The Clinton campaign got their numbers wrong. Forget the public polling of the election – which was all over the map, but backed an aggregated surmise that Clinton had a 70 to 85 percent chance of winning the presidency on the eve of the election.
When I emailed a senior Clinton strategist for their internal polling data on Tuesday morning, I was told her lead was in the 4-to-5 percent range and that the campaign was feeling “very good” about their prospects. There were, I was told, internal tensions within the campaign over the dissemination of polling data and voter-file analytics, but there appears to have been some major miscalculation that blinded her team to the massive turnout of white voters in exurbs and rural areas in the Midwest and Florida.

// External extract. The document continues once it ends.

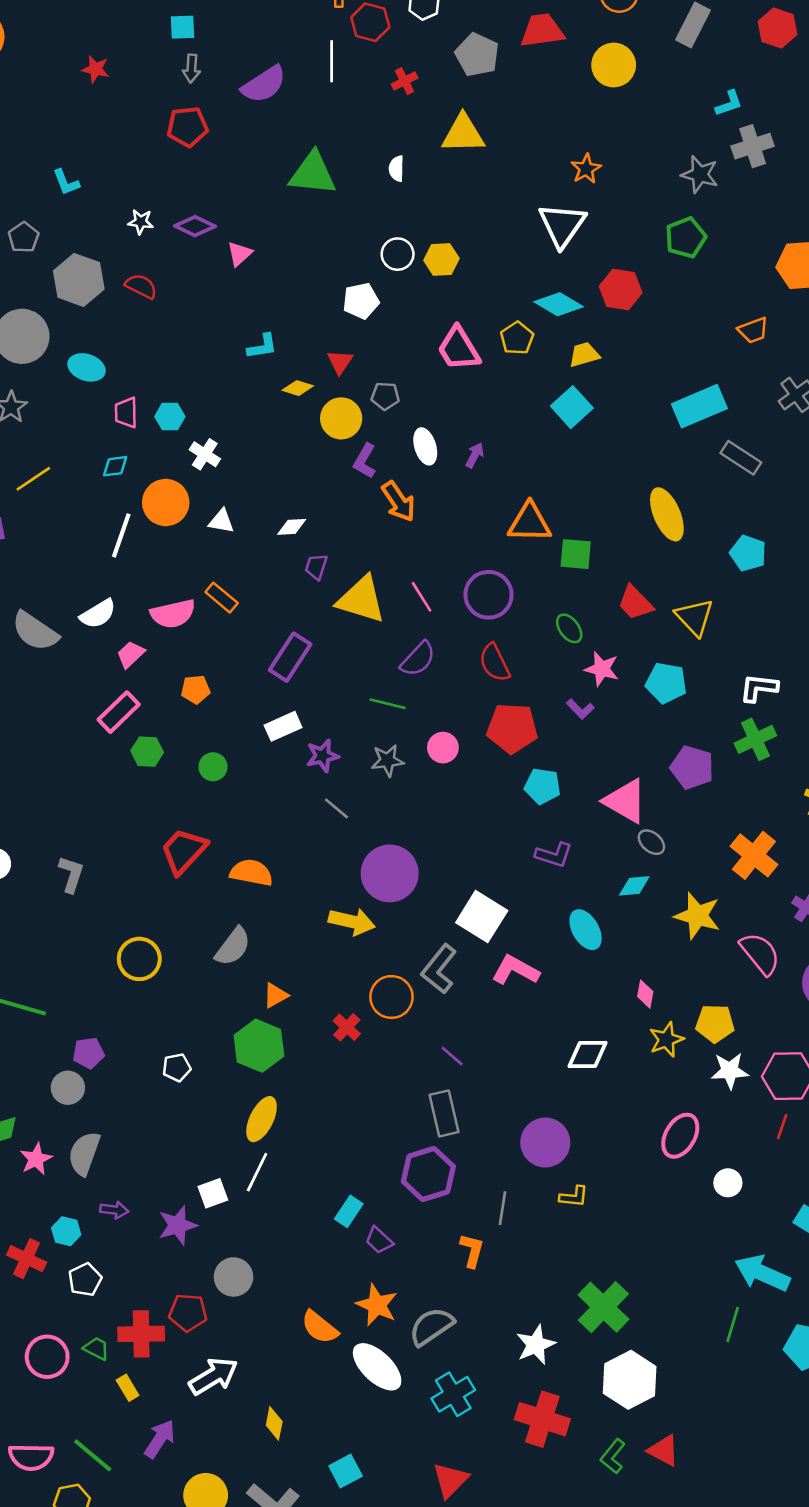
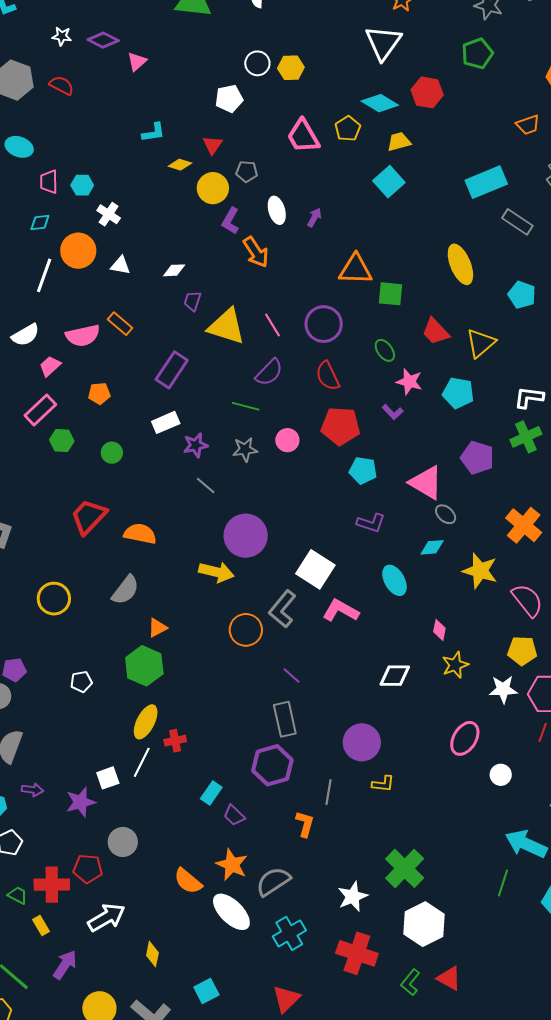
yellow triangle: (695, 617) -> (481, 343), turned 32
yellow pentagon: (715, 1023) -> (522, 651), moved
red cross: (347, 1027) -> (175, 741), moved, turned 35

Clinton’s vaunted ground game was supposed to give her a one-to-two point advantage, and while it helped boost turnout in Hispanic areas (and brought some underperforming African American neighborhoods up to a respectable level) Brooklyn failed to account for the wave of Trump-stoked anger that rendered their painstakingly created model of the electorate so off-base.
James Comey is Public Enemy Number One (To Democrats). The evidence is mixed, but Clinton staffers and many Democrats blame the FBI director’s unprecedented announcement, 11 days before the election, for throwing the race to a man they deem unfit to serve in the nation’s highest office. Clinton’s internal numbers tanked in the days after the director announced he would examine thousands of new emails found on the laptop of Anthony Weiner, the husband of Clinton’s aide-de-camp Huma Abedin. “He f---d us, and he f----ed the country,” a senior Clinton campaign official told me late Tuesday.
The incident – to Trump’s delight – rekindled doubts about her character and trustworthiness. And even his announcement, on the Sunday before Election Day, that the emails were deemed innocuous, couldn’t save her.